Source excerpt -
>>>>>

Closed const-ae closed 2 years ago
I've tried to figure it out but your have quite a weird example here. First it would be a good idea to indicate which manifold/tangent space each quantity belongs to, and if operations performed actually make sense. This: diff_fnc(p, embed(M, p, v))
indicates that diff_fnc
expects a vector from the Euclidean space as the second argument (that's what embed
does) but in the difficult problem: diff_fnc(arg, v) = -(Y - exp(S, p, arg)) .* differential_exp_argument(S, p, arg, v)
it's used as a tangent vector on S
(so embed
is not a good idea). Note that M = TangentSpace(S, p)
inherits representation from S
, so we can just use S
here. Next, I think df0
doesn't do what's in the Section 4.8 of that book. I'd change sum( something .* something)
into an appropriate call to inner
. There are usually the same but definitely not always. Also, subtracting two points is not a valid notion. You can use log
, though. All in all, this is how I managed to (partially) clean it up:
function check_diff(M::AbstractManifold, cost_fnc, diff_fnc; p = random_point(M), v = random_tangent(M, p),
log_space_range = range(-8,0, length = 51))

<<<<<

Objective 1 -
Print the passage of the forum reply about checking a differential, starting at "indicates that diff_fnc" and ending at "something .* something)".

Task inputs -
>>>>>

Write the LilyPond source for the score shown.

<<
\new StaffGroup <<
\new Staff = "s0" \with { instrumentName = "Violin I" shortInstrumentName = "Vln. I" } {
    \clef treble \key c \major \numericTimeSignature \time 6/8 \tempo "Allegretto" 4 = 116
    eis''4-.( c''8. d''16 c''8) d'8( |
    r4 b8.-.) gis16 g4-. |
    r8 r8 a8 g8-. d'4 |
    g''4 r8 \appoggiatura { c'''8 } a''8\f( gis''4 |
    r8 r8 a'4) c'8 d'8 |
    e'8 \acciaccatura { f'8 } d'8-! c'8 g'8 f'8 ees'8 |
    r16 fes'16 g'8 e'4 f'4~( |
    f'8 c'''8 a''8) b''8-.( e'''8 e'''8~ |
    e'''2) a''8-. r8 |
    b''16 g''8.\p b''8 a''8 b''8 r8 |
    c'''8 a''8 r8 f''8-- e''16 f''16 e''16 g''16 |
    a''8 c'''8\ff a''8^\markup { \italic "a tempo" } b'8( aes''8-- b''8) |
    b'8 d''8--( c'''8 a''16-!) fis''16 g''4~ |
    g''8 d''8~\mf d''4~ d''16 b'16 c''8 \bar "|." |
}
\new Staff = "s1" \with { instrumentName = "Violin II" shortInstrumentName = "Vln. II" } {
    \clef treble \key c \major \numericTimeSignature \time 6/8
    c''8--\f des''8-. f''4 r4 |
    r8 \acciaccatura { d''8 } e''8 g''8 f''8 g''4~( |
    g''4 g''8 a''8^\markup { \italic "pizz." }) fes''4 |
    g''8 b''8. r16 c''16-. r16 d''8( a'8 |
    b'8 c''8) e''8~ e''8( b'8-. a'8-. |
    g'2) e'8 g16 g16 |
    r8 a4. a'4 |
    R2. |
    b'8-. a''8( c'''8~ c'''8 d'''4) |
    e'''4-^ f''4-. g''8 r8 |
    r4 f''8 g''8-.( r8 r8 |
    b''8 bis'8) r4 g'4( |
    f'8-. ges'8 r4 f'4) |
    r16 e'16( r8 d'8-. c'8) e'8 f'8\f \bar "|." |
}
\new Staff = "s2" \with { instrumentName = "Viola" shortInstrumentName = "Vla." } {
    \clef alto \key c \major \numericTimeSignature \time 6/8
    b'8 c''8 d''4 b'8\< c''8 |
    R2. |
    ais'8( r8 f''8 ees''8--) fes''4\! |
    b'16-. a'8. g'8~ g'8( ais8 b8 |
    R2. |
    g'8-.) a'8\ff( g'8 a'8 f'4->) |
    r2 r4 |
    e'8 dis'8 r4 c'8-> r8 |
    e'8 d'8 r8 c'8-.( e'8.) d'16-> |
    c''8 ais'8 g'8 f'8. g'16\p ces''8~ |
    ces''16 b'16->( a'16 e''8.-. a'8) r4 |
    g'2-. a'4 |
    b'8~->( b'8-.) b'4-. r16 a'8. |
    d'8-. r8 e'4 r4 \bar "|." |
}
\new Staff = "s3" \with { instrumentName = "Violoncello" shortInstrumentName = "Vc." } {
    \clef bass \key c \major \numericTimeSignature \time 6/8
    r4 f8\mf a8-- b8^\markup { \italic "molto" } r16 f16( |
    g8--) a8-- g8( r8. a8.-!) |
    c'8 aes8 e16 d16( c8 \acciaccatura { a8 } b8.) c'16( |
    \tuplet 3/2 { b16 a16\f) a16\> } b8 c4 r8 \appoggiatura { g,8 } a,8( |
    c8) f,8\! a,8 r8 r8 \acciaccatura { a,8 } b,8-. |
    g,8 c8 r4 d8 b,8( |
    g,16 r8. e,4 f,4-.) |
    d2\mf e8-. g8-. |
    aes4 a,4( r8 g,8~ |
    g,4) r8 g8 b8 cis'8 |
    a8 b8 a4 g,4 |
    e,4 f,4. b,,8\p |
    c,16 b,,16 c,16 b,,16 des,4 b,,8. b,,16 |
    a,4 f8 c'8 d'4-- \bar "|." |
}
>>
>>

<<<<<

Objective 2 -
Collect every line in the rows above that contains the string "tempo". Matching is case-sensitive.

Correct result 1 -
indicates that diff_fnc
expects a vector from the Euclidean space as the second argument (that's what embed
does) but in the difficult problem: diff_fnc(arg, v) = -(Y - exp(S, p, arg)) .* differential_exp_argument(S, p, arg, v)
it's used as a tangent vector on S
(so embed
is not a good idea). Note that M = TangentSpace(S, p)
inherits representation from S
, so we can just use S
here. Next, I think df0
doesn't do what's in the Section 4.8 of that book. I'd change sum( something .* something)

Correct result 2 -
    \clef treble \key c \major \numericTimeSignature \time 6/8 \tempo "Allegretto" 4 = 116
    a''8 c'''8\ff a''8^\markup { \italic "a tempo" } b'8( aes''8-- b''8) |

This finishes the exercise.